そして、城之内カレンを止めることだった。


(逃げちゃだめだ! このままだと、あの子は、また人を傷つける…!)


優先すべきは、架陰と西原の命。


「先に助ける!」


花蓮はブーツで地面を蹴ると、ビルのガラスの中で倒れている架陰に向かって走り始めた。


だが、カレンがそれを許さない。


指を鳴らした瞬間、花蓮の目の前に、茨が現れた。


「くっ!」


花蓮は腰を落とし、首をのけ反らせると、滑るように茨の下をかいくぐり、攻撃を回避した。


だが、茨の追撃は止まらない。


さらに前方に、無数の茨が、レーザートラップのように現れて、彼女の行方を阻んだ。


「お願い! おとなしくしていて!」


花蓮は【名刀・絹道】を握ると、それを使って茨を斬り落とす。


それだけではない。


細い足を軸にして、柔らかい身体をしならせて、ゆらりゆらりと茨を躱していった。


「名刀、絹道! 第一航路!」


茨の包囲網を抜け出した。






「【鴎】!」






その瞬間、張り巡らされていた茨は、一瞬の内にバラバラに切り刻まれた。


空気に溶け込むようにして消える。


「よし、茨を突破した」


花蓮はガラスを踏みしめながらビルの中に入ると、そこに倒れている架陰の身体を抱え起こした。

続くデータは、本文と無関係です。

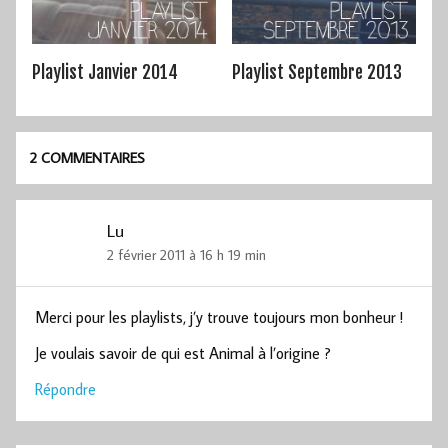
Playlist Janvier 2014
Playlist Septembre 2013
2 COMMENTAIRES
Lu
2 février 2011 à 16 h 19 min
Merci pour les playlists, j’y trouve toujours mon bonheur !
Je voulais savoir de qui est Animal à l’origine ?
Répondre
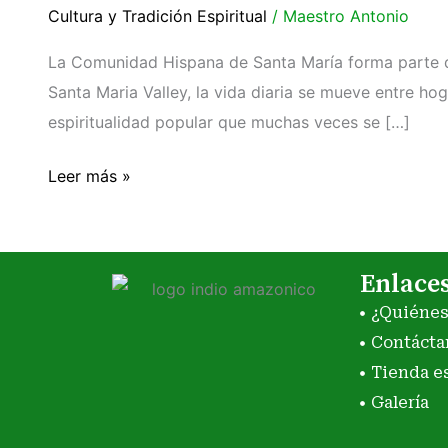
de
Cultura y Tradición Espiritual
/
Maestro Antonio
Santa
La Comunidad Hispana de Santa María forma parte de u
María,
Santa Maria Valley, la vida diaria se mueve entre ho
CA
espiritualidad popular que muchas veces se […]
y
la
Leer más »
Espiritualidad
del
Valle
Enlace
¿Quiéne
Contácta
Tienda e
Galería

「架陰さま! 起きてください! すぐに撤退しましょう!」


だが、架陰は反応しなかった。


「架陰さま…」


まずい状況だ。


このままだと、西原と架陰が死ぬ。


殺されてしまう。


風が掠れるような息をしているということは、まだ命は繋ぎとめているようだ。目は混濁して、抱きかかえられた時も、ピクリとも動かない。


「早くしないと…」


架陰を抱きかかえたまま、花蓮は走り出した。


次は西原を回収する。


だが、架陰を背負っただけで、彼女の動きは鈍くなっていた。


当然、腹の重さで重くなった鼠をカレンが見逃すわけなく、すぐさま茨を放った。


「あうっ!」


花蓮の右足に激痛が走る。


花蓮は、架陰を放り出して、その場に倒れこんだ。


「まずい、足をやられた…」


見れば、右足首の腱がパックリと裂けて、血が流れ出ていた。


せめて架陰と西原は助けようと、地面に血痕を残しながら這う。


「架陰さま…」


だが、次の瞬間、花蓮の背中に重いものが乗っかった。


カレンだった。


カレンは、憎しみの目で、花蓮を見下ろした。


花蓮は懇願する。


「お願い、紅愛、あの人だけでも…」


「私は、城之内カレン…」



そして、無情な茨を彼女に突き刺した。